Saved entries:
------

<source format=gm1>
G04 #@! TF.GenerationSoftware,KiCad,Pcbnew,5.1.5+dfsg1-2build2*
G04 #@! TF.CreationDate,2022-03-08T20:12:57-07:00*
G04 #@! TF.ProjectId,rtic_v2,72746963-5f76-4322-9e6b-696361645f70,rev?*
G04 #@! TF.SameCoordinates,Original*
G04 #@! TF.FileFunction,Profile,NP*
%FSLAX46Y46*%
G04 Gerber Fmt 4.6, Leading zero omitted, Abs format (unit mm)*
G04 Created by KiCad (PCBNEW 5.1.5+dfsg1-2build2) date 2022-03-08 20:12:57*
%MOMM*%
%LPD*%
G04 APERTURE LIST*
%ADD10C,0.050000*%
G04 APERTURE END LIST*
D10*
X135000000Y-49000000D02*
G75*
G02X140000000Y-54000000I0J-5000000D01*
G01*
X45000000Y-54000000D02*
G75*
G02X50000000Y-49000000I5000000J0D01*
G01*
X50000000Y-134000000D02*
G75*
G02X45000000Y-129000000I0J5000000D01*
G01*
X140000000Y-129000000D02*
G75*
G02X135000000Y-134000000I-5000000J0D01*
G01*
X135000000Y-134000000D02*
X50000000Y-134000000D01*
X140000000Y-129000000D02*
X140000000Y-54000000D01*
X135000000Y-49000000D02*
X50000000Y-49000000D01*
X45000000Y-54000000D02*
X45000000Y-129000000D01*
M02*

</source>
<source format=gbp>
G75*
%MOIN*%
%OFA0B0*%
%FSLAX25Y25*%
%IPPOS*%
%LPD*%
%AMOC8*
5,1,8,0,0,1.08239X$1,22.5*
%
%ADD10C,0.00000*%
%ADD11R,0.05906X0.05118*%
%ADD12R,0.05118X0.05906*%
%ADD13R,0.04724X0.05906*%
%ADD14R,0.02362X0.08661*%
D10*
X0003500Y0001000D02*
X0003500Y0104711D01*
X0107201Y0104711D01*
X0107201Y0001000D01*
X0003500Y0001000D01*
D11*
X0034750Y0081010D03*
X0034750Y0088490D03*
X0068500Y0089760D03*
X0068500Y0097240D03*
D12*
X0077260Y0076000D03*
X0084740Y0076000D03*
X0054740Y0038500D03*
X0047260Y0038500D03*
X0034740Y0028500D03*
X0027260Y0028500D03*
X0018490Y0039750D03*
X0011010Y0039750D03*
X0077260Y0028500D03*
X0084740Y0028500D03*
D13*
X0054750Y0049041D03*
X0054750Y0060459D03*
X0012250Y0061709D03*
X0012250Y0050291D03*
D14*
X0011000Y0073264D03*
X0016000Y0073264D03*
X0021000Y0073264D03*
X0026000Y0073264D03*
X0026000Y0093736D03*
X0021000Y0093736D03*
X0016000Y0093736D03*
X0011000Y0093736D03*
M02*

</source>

------

To do:
Repeat every line of the records above exactly.

Answer area:
<source format=gm1>
G04 #@! TF.GenerationSoftware,KiCad,Pcbnew,5.1.5+dfsg1-2build2*
G04 #@! TF.CreationDate,2022-03-08T20:12:57-07:00*
G04 #@! TF.ProjectId,rtic_v2,72746963-5f76-4322-9e6b-696361645f70,rev?*
G04 #@! TF.SameCoordinates,Original*
G04 #@! TF.FileFunction,Profile,NP*
%FSLAX46Y46*%
G04 Gerber Fmt 4.6, Leading zero omitted, Abs format (unit mm)*
G04 Created by KiCad (PCBNEW 5.1.5+dfsg1-2build2) date 2022-03-08 20:12:57*
%MOMM*%
%LPD*%
G04 APERTURE LIST*
%ADD10C,0.050000*%
G04 APERTURE END LIST*
D10*
X135000000Y-49000000D02*
G75*
G02X140000000Y-54000000I0J-5000000D01*
G01*
X45000000Y-54000000D02*
G75*
G02X50000000Y-49000000I5000000J0D01*
G01*
X50000000Y-134000000D02*
G75*
G02X45000000Y-129000000I0J5000000D01*
G01*
X140000000Y-129000000D02*
G75*
G02X135000000Y-134000000I-5000000J0D01*
G01*
X135000000Y-134000000D02*
X50000000Y-134000000D01*
X140000000Y-129000000D02*
X140000000Y-54000000D01*
X135000000Y-49000000D02*
X50000000Y-49000000D01*
X45000000Y-54000000D02*
X45000000Y-129000000D01*
M02*

</source>
<source format=gbp>
G75*
%MOIN*%
%OFA0B0*%
%FSLAX25Y25*%
%IPPOS*%
%LPD*%
%AMOC8*
5,1,8,0,0,1.08239X$1,22.5*
%
%ADD10C,0.00000*%
%ADD11R,0.05906X0.05118*%
%ADD12R,0.05118X0.05906*%
%ADD13R,0.04724X0.05906*%
%ADD14R,0.02362X0.08661*%
D10*
X0003500Y0001000D02*
X0003500Y0104711D01*
X0107201Y0104711D01*
X0107201Y0001000D01*
X0003500Y0001000D01*
D11*
X0034750Y0081010D03*
X0034750Y0088490D03*
X0068500Y0089760D03*
X0068500Y0097240D03*
D12*
X0077260Y0076000D03*
X0084740Y0076000D03*
X0054740Y0038500D03*
X0047260Y0038500D03*
X0034740Y0028500D03*
X0027260Y0028500D03*
X0018490Y0039750D03*
X0011010Y0039750D03*
X0077260Y0028500D03*
X0084740Y0028500D03*
D13*
X0054750Y0049041D03*
X0054750Y0060459D03*
X0012250Y0061709D03*
X0012250Y0050291D03*
D14*
X0011000Y0073264D03*
X0016000Y0073264D03*
X0021000Y0073264D03*
X0026000Y0073264D03*
X0026000Y0093736D03*
X0021000Y0093736D03*
X0016000Y0093736D03*
X0011000Y0093736D03*
M02*

</source>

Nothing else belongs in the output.